Amendment (Phase 7): For cross-regulation queries, standard RRF returned candidates from one regulation only — the query embedding gravitates toward whichever regulation dominates the corpus. Fix: detect regulation names in the query, run a separate three-leg RRF search per regulation with a WHERE metadata->>'regulation' = %s filter, allocate retrieval slots evenly. Post-rerank quota enforcement (_enforce_balance()) guarantees each regulation occupies at least ⌊top_k/n⌋ context slots even if the reranker would otherwise favour one side.
ADR-010
Observability: CloudWatch-first over LangSmith
Accepted

The Lambda function runs in a private subnet with no NAT gateway. It cannot reach api.smith.langchain.com; all LangSmith traces are silently dropped. Adding a NAT gateway costs ~$32/month plus data transfer — unjustified for a PoC solely to recover a tracing UI.

LangSmith's two value propositions required separate replacements: per-span operational metrics (retrieve/rerank/generate latency, token counts, cost per query) become enriched structured log fields + CloudWatch metric filters; quality monitoring on real traffic becomes an online LLM-as-judge evaluator running asynchronously on 10% of production queries — detecting query distribution shift and regulation data staleness that the fixed offline golden dataset cannot surface.

Trade-off: LangSmith's waterfall trace UI (full call tree with inputs and outputs at each node) is not replicable in CloudWatch without a structured trace viewer.

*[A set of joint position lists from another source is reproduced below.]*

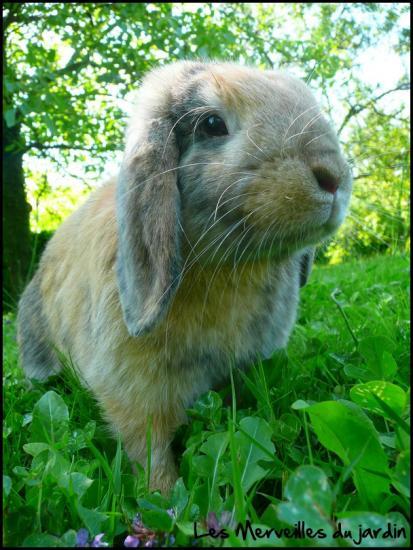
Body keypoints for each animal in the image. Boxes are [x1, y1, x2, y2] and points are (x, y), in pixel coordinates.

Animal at [16, 59, 350, 492]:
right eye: (211, 124)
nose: (333, 176)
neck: (227, 268)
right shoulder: (136, 396)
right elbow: (149, 450)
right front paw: (165, 496)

Mitigated by per-span timing fields in every log line, queryable via Log Insights to reconstruct the latency breakdown per request.
ADR-001
Vector Store: pgvector over managed vector databases
Accepted

pgvector on Amazon RDS PostgreSQL over Pinecone, Weaviate, and Qdrant for three reasons: hybrid retrieval in one store (pg_trgm lives in the same DB as the vectors, enabling semantic + keyword RRF without a separate BM25 service); no vendor lock-in (standard PostgreSQL — switching cloud providers requires no application code changes); cost ($0 marginal cost beyond the existing RDS instance vs. managed vector DB minimum-tier pricing at PoC scale).

Upgrade path: If corpus exceeds ~10M chunks or query concurrency demands sub-10ms p99 latency, add HNSW indexing to ingestion/indexer.py:_ensure_pgvector_schema without changing the retrieval interface, or evaluate Cohere Embed v3 (on Bedrock) as a drop-in embedding upgrade — measure via RAGAS comparison before merging.